Perhaps the most significant shift identified by Stifel is Bitcoin’s changing relationship with broader financial markets. The analysts observed a structural shift: Bitcoin has not benefited from a weaker U.S. dollar over the past year, nor has it rallied alongside increases in global dollar-denominated liquidity as it did in previous cycles. They attributed this breakdown to factors including Trump’s trade war and shifting inflation expectations driven by economic growth.

“When combined, that creates the perception that Bitcoin is no longer a hedge against fiat money,” the analysts assessed. This failure of its core investment narrative for many institutions has removed a key support. Furthermore, Bitcoin’s high correlation with technology stocks has turned from a tailwind to a headwind. The analysts noted that the prospect of higher inflation and signs of credit stress from massive AI investments are weighing on tech equities, thereby dragging down Bitcoin.

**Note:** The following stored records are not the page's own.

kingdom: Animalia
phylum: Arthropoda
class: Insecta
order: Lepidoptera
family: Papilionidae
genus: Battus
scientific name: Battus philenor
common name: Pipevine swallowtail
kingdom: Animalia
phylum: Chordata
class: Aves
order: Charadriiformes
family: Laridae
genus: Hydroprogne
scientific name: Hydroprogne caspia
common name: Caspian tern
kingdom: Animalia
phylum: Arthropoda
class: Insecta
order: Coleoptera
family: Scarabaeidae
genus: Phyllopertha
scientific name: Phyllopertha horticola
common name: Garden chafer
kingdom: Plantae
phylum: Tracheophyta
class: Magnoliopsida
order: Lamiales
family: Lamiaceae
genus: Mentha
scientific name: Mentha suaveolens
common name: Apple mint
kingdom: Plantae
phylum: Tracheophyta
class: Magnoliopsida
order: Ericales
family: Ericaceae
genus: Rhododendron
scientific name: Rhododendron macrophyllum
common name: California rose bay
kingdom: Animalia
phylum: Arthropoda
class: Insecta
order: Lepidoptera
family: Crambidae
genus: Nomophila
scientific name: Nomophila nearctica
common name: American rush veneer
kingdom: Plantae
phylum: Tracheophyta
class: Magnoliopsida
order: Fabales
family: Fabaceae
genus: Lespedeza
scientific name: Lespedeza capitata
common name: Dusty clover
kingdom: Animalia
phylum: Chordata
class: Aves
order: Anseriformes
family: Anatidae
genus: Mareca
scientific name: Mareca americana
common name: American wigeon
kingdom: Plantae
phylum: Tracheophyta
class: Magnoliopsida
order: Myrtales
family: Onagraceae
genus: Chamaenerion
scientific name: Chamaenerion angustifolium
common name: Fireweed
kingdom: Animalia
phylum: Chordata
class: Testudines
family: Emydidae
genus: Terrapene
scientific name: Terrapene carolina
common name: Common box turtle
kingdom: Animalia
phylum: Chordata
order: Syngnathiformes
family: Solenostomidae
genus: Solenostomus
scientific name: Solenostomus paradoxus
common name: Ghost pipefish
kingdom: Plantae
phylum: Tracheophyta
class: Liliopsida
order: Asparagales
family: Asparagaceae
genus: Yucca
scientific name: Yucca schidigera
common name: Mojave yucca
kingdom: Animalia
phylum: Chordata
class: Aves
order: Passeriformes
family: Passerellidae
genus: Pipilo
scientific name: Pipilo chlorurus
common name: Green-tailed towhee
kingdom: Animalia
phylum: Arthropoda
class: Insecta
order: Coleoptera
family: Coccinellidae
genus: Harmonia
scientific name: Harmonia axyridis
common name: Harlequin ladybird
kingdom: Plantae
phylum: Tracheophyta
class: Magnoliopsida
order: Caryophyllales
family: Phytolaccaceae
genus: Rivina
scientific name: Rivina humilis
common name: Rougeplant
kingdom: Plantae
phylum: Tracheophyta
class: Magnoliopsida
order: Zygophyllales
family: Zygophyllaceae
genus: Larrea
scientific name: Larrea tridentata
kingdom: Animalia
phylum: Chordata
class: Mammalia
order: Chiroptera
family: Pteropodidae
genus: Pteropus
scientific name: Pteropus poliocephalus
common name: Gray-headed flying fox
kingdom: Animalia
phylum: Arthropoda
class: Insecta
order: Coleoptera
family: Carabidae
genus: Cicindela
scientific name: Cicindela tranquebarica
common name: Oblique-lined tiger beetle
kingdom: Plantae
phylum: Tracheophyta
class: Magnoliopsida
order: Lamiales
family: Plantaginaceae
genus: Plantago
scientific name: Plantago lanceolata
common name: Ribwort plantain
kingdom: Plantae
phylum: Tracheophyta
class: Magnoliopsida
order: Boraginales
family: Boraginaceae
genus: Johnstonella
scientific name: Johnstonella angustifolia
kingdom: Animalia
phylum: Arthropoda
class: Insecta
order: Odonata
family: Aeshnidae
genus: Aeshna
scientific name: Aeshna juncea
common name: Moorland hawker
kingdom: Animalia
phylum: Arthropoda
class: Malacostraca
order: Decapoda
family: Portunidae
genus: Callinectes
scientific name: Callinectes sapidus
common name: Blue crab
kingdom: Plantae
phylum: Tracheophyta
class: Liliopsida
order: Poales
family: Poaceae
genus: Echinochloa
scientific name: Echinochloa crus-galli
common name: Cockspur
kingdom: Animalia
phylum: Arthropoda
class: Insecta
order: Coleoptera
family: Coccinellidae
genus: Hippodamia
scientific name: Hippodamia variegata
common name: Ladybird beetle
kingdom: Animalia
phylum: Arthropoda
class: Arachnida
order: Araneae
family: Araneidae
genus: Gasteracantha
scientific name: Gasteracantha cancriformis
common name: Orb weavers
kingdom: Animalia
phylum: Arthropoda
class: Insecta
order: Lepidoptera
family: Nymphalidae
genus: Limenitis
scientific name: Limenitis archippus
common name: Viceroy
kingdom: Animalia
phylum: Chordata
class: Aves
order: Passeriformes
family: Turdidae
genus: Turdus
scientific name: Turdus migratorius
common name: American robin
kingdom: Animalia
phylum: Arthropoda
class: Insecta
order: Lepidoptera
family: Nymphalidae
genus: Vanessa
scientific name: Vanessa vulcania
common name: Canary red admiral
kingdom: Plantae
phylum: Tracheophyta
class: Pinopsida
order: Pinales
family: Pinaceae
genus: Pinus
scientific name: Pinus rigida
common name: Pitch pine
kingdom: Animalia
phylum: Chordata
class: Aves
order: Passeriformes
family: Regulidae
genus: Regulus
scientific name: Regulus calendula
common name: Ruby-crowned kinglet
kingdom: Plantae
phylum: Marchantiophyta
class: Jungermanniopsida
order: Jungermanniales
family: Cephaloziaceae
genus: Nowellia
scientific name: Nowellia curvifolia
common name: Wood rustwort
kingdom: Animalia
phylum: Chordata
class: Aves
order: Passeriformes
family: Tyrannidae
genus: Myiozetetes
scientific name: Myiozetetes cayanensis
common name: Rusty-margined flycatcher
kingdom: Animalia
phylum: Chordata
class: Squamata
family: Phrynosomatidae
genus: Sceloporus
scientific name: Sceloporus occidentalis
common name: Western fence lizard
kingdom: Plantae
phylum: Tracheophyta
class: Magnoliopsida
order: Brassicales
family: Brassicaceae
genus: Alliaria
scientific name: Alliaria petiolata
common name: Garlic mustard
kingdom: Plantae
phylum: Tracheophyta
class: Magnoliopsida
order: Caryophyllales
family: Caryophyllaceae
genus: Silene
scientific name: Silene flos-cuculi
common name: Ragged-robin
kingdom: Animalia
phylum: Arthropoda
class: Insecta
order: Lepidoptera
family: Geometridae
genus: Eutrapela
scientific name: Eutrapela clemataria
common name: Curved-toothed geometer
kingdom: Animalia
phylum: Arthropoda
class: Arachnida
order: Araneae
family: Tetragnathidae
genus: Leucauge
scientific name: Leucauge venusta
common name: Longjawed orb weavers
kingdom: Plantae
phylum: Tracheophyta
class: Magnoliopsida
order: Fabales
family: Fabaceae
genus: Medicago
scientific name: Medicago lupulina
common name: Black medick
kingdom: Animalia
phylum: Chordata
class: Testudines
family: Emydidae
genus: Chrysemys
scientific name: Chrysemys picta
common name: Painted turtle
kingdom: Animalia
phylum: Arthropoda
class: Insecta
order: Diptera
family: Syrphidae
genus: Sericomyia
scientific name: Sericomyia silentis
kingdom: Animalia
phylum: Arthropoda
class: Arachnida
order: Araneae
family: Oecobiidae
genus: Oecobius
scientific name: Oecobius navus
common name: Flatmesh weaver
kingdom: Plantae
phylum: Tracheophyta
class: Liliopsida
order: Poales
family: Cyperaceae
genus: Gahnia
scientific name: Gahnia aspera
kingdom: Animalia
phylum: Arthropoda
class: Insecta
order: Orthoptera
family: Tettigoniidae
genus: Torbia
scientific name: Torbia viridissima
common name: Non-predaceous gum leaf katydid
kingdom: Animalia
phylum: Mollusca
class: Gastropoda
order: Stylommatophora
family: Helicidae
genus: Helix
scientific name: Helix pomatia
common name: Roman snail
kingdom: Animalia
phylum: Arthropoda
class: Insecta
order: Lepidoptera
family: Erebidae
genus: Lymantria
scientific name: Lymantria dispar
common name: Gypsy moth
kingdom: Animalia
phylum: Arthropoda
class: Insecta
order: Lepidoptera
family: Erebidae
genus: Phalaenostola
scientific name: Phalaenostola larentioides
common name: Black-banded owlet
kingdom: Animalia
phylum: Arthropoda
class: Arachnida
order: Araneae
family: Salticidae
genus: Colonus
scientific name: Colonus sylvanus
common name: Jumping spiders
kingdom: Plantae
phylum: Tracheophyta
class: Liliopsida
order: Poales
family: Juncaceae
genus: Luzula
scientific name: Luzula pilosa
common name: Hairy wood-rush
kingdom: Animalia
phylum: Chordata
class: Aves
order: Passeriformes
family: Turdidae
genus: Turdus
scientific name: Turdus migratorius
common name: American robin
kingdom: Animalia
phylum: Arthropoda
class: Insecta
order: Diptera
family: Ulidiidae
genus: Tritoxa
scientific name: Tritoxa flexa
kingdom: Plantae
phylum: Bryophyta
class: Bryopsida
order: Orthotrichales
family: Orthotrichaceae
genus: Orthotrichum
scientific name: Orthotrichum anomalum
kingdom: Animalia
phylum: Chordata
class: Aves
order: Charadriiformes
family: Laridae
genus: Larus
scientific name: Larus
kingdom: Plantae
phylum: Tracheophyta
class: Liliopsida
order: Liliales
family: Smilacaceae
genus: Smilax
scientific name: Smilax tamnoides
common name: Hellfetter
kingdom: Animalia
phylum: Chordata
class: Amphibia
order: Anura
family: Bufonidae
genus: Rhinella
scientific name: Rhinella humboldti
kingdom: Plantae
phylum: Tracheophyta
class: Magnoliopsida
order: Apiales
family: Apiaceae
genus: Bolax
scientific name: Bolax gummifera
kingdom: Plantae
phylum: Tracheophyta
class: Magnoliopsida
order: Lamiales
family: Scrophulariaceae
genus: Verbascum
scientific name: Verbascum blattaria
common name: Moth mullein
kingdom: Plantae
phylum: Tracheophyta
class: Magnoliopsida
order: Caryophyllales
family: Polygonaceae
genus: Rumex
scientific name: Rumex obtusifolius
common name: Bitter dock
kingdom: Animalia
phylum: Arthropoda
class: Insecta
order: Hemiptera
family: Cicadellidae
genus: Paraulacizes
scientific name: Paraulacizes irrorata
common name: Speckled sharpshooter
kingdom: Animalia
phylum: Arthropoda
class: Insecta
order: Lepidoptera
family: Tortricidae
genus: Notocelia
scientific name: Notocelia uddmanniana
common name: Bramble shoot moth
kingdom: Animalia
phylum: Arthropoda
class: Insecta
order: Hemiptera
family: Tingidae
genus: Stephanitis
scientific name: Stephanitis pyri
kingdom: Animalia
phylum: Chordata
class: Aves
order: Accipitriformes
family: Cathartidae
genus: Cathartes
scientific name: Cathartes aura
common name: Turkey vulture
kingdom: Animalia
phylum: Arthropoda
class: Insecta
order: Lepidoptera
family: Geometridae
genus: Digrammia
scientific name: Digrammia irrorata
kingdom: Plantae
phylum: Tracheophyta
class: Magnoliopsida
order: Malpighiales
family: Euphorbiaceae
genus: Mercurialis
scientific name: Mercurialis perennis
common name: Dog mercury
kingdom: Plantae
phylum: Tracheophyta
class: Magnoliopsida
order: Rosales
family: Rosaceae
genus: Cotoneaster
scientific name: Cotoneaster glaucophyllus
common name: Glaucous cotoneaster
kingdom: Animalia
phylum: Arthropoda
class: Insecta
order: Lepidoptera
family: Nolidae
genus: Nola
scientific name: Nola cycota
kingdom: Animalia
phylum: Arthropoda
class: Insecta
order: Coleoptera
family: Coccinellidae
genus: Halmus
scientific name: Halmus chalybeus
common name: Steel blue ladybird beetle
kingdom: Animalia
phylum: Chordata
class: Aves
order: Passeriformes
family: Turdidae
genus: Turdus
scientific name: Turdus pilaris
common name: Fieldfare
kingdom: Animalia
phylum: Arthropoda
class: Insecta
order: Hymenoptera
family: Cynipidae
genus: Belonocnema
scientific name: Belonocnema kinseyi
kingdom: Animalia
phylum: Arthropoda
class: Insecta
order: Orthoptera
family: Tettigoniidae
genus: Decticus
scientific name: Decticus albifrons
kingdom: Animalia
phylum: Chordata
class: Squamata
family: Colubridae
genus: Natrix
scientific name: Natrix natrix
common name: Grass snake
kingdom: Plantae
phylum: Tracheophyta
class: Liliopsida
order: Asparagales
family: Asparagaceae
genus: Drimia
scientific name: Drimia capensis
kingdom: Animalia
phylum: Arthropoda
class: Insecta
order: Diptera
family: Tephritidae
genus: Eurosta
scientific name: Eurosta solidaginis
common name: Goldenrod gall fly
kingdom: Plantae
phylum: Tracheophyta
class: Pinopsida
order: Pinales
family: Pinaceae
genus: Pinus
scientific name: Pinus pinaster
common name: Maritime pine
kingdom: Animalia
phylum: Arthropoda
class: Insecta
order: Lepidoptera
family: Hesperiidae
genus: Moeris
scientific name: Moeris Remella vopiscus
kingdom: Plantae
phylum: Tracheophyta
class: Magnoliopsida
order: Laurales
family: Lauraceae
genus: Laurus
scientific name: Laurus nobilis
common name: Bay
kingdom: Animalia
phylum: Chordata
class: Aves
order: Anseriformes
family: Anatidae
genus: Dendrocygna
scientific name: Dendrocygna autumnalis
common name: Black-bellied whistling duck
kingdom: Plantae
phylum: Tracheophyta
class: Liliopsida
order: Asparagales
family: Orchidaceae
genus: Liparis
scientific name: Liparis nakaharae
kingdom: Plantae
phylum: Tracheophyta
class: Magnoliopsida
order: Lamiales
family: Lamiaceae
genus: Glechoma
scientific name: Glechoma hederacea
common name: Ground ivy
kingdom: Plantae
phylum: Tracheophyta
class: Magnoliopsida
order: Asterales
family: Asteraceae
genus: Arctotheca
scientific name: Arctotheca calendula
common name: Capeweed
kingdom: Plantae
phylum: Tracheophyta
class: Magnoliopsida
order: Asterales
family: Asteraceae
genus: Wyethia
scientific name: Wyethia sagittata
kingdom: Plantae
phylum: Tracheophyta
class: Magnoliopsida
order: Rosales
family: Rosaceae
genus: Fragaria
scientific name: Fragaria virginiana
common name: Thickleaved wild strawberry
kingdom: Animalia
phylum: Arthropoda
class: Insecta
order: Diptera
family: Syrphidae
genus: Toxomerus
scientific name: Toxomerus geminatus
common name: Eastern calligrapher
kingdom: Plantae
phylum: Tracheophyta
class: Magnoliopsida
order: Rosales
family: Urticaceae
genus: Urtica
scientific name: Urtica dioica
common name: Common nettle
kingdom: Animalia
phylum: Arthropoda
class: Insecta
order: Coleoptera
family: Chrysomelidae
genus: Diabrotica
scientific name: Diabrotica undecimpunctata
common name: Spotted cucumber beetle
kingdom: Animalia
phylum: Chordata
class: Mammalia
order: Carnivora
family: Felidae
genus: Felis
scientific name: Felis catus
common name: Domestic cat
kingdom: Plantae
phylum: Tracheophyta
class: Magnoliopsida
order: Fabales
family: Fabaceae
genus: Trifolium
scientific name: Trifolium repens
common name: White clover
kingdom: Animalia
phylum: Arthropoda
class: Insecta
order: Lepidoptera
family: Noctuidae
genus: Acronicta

Most alarmingly, Stifel highlighted an “ominous” and widening gap between Bitcoin and the Nasdaq 100 Index (NDX) since October. With Bitcoin falling sharply while tech stocks waver near all-time highs, this divergence suggests Bitcoin may be leading the broader market lower. “The outlook could also be foreboding for tech equities,” the analysts wrote, implying that Bitcoin’s current slump may be a leading indicator of impending weakness in the high-flying tech sector.